O papa Bento XVI está convidando líderes religiosos das mais diversas tradições espirituais e até homens e mulheres não crentes para, nesta quinta-feira, 27, viverem juntos um dia de reflexão e de meditação sobre a paz e a justiça, em Assis. O papa fez isso para recordar os 25 anos do primeiro encontro desse tipo, promovido pelo papa João Paulo II, em Assis (1986). Na época, João Paulo II explicou que aquele encontro inter-religioso era um modo de motivar as religiões para se empenharem mais pela causa da paz e da justiça, assunto que não é só social e político, mas profundamente espiritual.

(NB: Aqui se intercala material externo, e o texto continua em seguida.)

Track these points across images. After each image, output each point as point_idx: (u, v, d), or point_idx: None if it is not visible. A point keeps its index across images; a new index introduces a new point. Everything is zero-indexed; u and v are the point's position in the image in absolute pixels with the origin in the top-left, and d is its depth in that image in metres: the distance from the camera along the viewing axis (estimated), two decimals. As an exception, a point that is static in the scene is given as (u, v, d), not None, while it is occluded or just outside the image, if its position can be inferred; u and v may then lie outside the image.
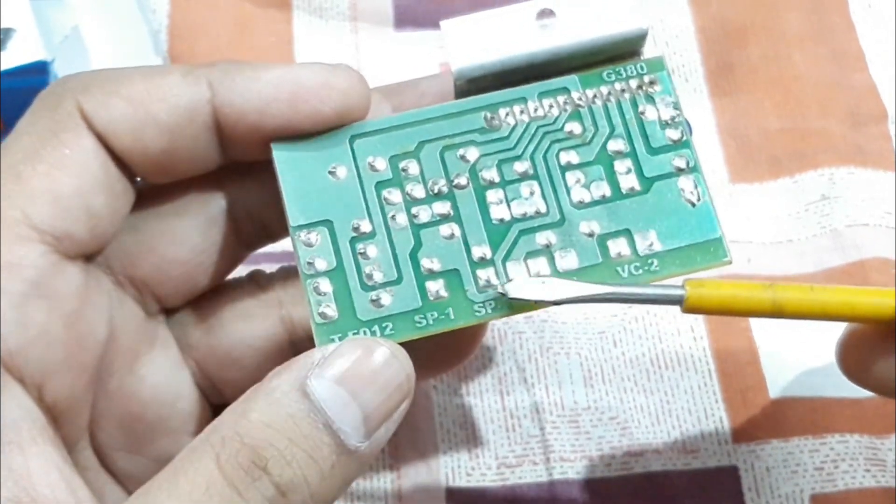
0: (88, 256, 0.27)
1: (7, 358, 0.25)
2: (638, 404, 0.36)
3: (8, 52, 0.35)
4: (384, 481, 0.35)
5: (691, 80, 0.43)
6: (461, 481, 0.35)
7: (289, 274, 0.31)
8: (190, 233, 0.29)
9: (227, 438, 0.24)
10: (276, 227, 0.29)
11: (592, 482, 0.35)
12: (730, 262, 0.26)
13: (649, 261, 0.26)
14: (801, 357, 0.37)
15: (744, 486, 0.35)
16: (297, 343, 0.30)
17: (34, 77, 0.36)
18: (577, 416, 0.36)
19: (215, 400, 0.31)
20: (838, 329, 0.31)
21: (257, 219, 0.29)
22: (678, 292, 0.26)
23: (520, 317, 0.37)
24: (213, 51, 0.44)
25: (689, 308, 0.26)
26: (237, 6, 0.45)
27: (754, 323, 0.37)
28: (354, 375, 0.24)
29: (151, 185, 0.28)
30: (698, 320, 0.37)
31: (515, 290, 0.25)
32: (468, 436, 0.36)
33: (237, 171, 0.29)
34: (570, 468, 0.35)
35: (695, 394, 0.36)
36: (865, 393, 0.35)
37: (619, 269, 0.26)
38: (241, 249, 0.30)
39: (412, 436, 0.36)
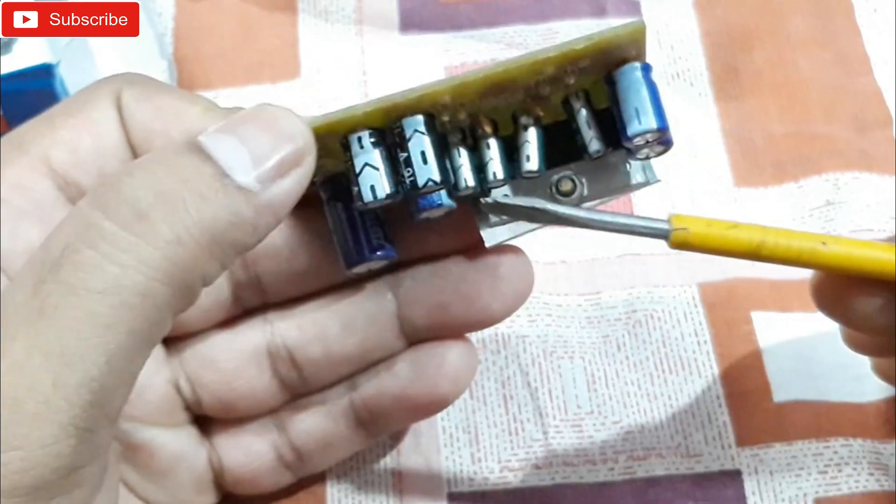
0: None
1: None
2: (641, 409, 0.36)
3: (13, 55, 0.36)
4: (386, 485, 0.35)
5: (696, 85, 0.43)
6: (463, 486, 0.35)
7: None
8: None
9: (98, 181, 0.24)
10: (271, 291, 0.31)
11: (595, 487, 0.35)
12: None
13: None
14: (804, 361, 0.37)
15: (747, 490, 0.35)
16: (274, 350, 0.31)
17: (39, 80, 0.36)
18: (581, 421, 0.36)
19: (194, 408, 0.32)
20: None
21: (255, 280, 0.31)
22: (664, 226, 0.27)
23: (523, 320, 0.37)
24: (217, 53, 0.44)
25: (676, 242, 0.27)
26: (242, 9, 0.45)
27: (758, 326, 0.37)
28: (242, 123, 0.25)
29: None
30: (702, 325, 0.37)
31: (505, 199, 0.27)
32: (471, 440, 0.36)
33: None
34: (573, 473, 0.35)
35: (698, 398, 0.36)
36: (868, 398, 0.35)
37: None
38: (235, 309, 0.32)
39: (414, 440, 0.36)
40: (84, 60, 0.39)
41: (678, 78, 0.43)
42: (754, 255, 0.27)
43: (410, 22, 0.45)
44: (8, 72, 0.35)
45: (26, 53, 0.36)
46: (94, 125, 0.28)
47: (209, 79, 0.43)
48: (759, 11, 0.44)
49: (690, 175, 0.41)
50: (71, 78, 0.37)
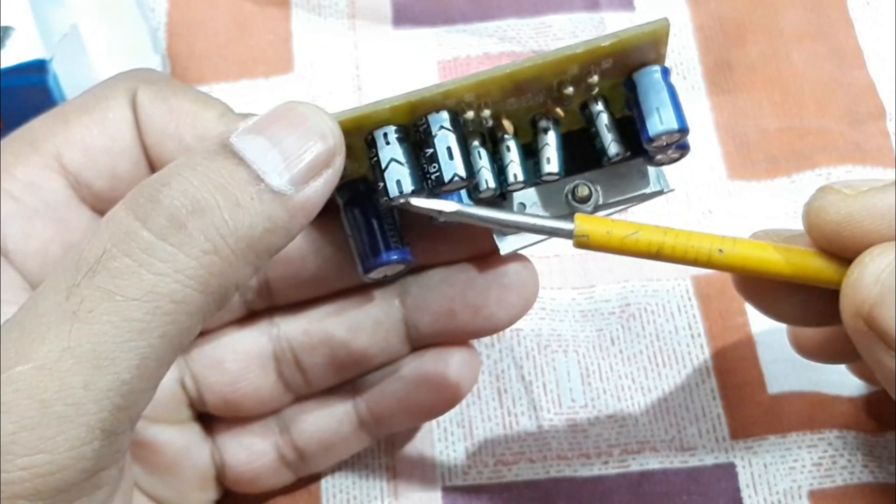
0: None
1: (4, 252, 0.27)
2: (635, 402, 0.36)
3: (7, 51, 0.36)
4: (380, 479, 0.35)
5: (689, 78, 0.43)
6: (458, 480, 0.35)
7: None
8: None
9: (136, 189, 0.24)
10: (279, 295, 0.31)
11: (589, 481, 0.35)
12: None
13: None
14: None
15: (741, 482, 0.35)
16: (279, 353, 0.32)
17: (33, 75, 0.36)
18: (575, 415, 0.36)
19: (198, 406, 0.32)
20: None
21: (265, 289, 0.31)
22: (569, 228, 0.27)
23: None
24: (211, 48, 0.44)
25: (579, 245, 0.27)
26: (236, 4, 0.45)
27: (752, 318, 0.37)
28: (272, 123, 0.25)
29: None
30: (696, 318, 0.37)
31: (417, 201, 0.27)
32: (465, 434, 0.36)
33: None
34: (567, 466, 0.35)
35: (692, 391, 0.36)
36: (863, 390, 0.35)
37: None
38: (242, 311, 0.32)
39: (409, 434, 0.36)
40: (78, 56, 0.39)
41: (671, 71, 0.43)
42: (654, 257, 0.27)
43: (403, 16, 0.45)
44: (1, 68, 0.35)
45: (19, 49, 0.36)
46: (108, 124, 0.28)
47: (202, 74, 0.43)
48: (751, 5, 0.44)
49: (685, 167, 0.41)
50: (65, 73, 0.37)
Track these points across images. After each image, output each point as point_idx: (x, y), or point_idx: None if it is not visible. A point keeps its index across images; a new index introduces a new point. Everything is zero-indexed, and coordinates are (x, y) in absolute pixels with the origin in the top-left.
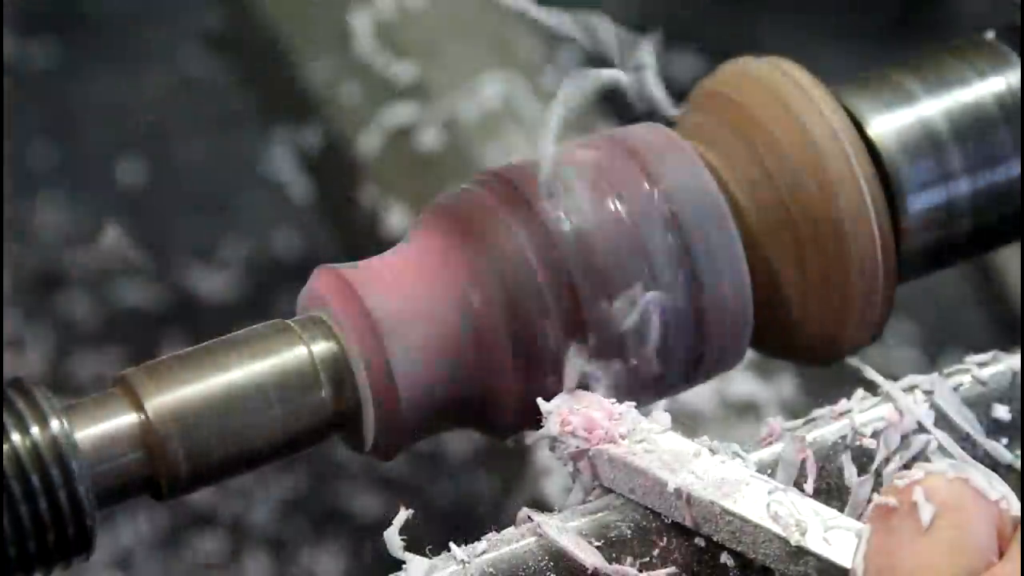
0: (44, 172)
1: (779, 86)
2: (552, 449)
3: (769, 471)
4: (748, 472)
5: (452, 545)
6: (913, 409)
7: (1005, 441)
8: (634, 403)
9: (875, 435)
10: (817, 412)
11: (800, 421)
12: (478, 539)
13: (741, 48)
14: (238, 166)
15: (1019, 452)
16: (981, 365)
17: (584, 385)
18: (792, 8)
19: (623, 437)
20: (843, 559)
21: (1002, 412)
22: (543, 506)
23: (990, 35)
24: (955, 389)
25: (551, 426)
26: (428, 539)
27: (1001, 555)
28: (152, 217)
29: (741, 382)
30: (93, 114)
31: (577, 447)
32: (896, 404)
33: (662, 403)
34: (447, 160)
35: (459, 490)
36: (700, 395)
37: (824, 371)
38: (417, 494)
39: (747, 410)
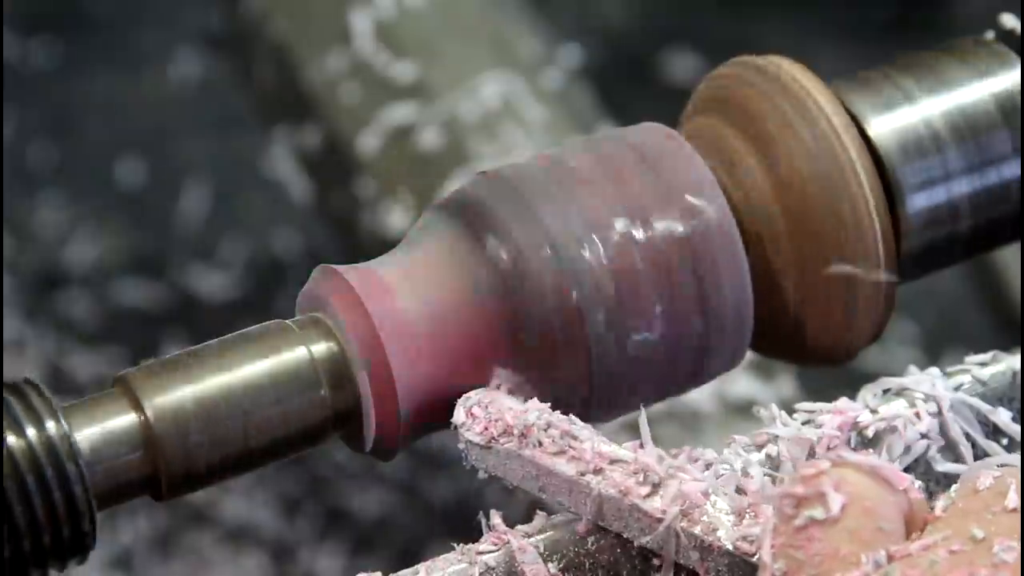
0: (44, 172)
1: (779, 85)
2: (461, 447)
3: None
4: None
5: (453, 545)
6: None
7: (1005, 442)
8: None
9: (876, 436)
10: (810, 405)
11: (799, 420)
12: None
13: (741, 48)
14: (238, 166)
15: (1019, 454)
16: (981, 365)
17: (584, 386)
18: (792, 8)
19: (525, 436)
20: (751, 552)
21: (1004, 416)
22: (543, 506)
23: (990, 35)
24: (956, 389)
25: (457, 416)
26: (428, 539)
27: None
28: (152, 217)
29: (741, 382)
30: (93, 114)
31: (479, 442)
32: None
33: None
34: (447, 160)
35: (459, 490)
36: (700, 395)
37: (824, 371)
38: (417, 494)
39: (747, 410)
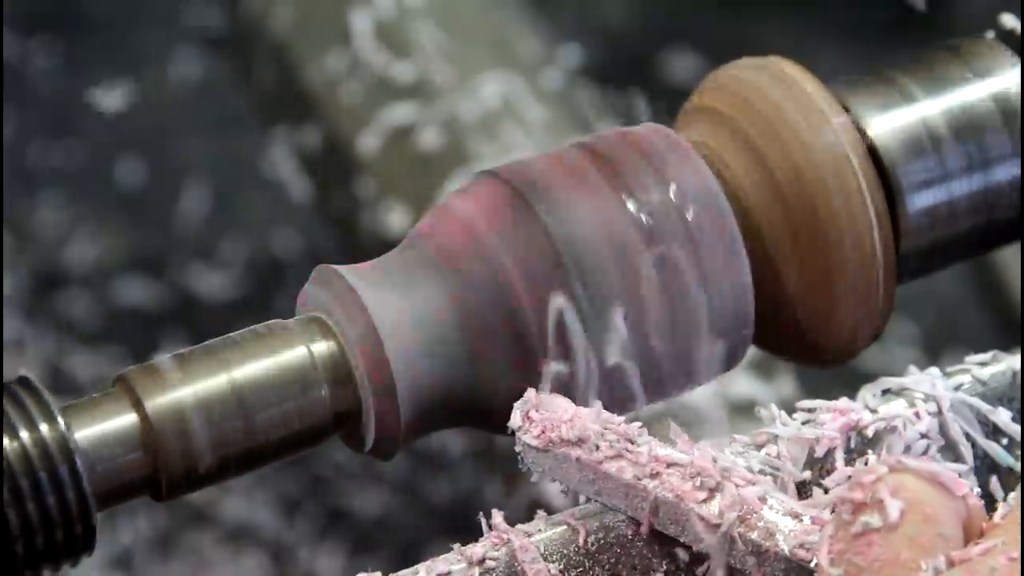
0: (44, 172)
1: (779, 86)
2: (518, 450)
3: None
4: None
5: (453, 545)
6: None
7: (1005, 442)
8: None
9: (876, 435)
10: (810, 403)
11: (799, 420)
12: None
13: (741, 48)
14: (238, 166)
15: (1019, 453)
16: (981, 365)
17: (583, 387)
18: (792, 8)
19: (583, 440)
20: (808, 557)
21: (1004, 416)
22: (544, 507)
23: (990, 35)
24: (956, 389)
25: (514, 420)
26: (428, 539)
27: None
28: (152, 217)
29: (741, 382)
30: (93, 114)
31: (536, 445)
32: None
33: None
34: (447, 160)
35: (459, 490)
36: (700, 395)
37: (824, 371)
38: (417, 494)
39: (747, 410)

Agora, no atual contexto da Igreja e do mundo, retomar essa iniciativa deve ter sido mais difícil ainda para o papa Bento XVI. Em um recente pronunciamento à imprensa, publicado pelo Observatore Romano, o próprio secretário de Estado do Vaticano, o cardeal Bertone, ao falar desse encontro do papa em Assis, levou mais tempo em advertir sobre os riscos do relativismo e do sincretismo que esse tipo de encontro precisa evitar, do que propriamente do sentido positivo desse gesto.
Vamos falar claro: sem dúvida, o ecumenismo e o diálogo entre as religiões não avançarão a partir apenas de encontros de cúpula, sem participação direta das bases. Entretanto, seja como for, o gesto do papa em convocar e coordenar essa jornada inter-religiosa pela paz e pela justiça é sim uma profecia para as Igrejas e para o mundo atual.
Em primeiro lugar, não teria sentido o papa convidar os líderes de outras religiões para orar, se ele pensasse que essas religiões não valem nada e que sua oração é inútil ou até errada. Ao convidar pastores evangélicos, patriarcas orientais e chefes de outras religiões, como o Dalai Lama, o grande rabino de Jerusalém, sheiks muçulmanos, líderes de tradições africanas e de outras tradições espirituais, para refletir juntos sobre a paz e estar juntos para orar, o papa faz um gesto de reconhecimento do valor espiritual dessas religiões e testemunha que é importante uni-las a serviço da paz e da justiça. Este encontro em Assis revela que, cristãos e não cristãos, são chamados a viver sua fé em um mundo pluralista e na convivência com outras formas de expressar a fé. Essa convivência não põe em risco a identidade dos católicos ou dos crentes de outras tradições, mas ao contrário, enriquece a espiritualidade de cada um. É esta a profecia contida nesse gesto de Assis. Embora limitado pelas conveniências diplomáticas do poder religioso e ainda tentado pelo medo de ousar mais em nome da fé, esse gesto do papa antecipa a possibilidade de que as tradições espirituais do mundo se unam para trabalhar efetivamente pela paz e pela justiça. Orar pela paz e pela justiça pode levar os religiosos a ajudar a humanidade a compreender: para vencer as violências, as guerras e as injustiças, precisamos organizar o mundo de outro modo e a partir de outros critérios que não sejam o lucro e a competitividade. O encontro que, neste 27 de outubro, Bento XVI coordena em Assis nos chama todos nós a sermos, como os religiosos reunidos neste dia, “peregrinos da verdade, peregrinos da paz”.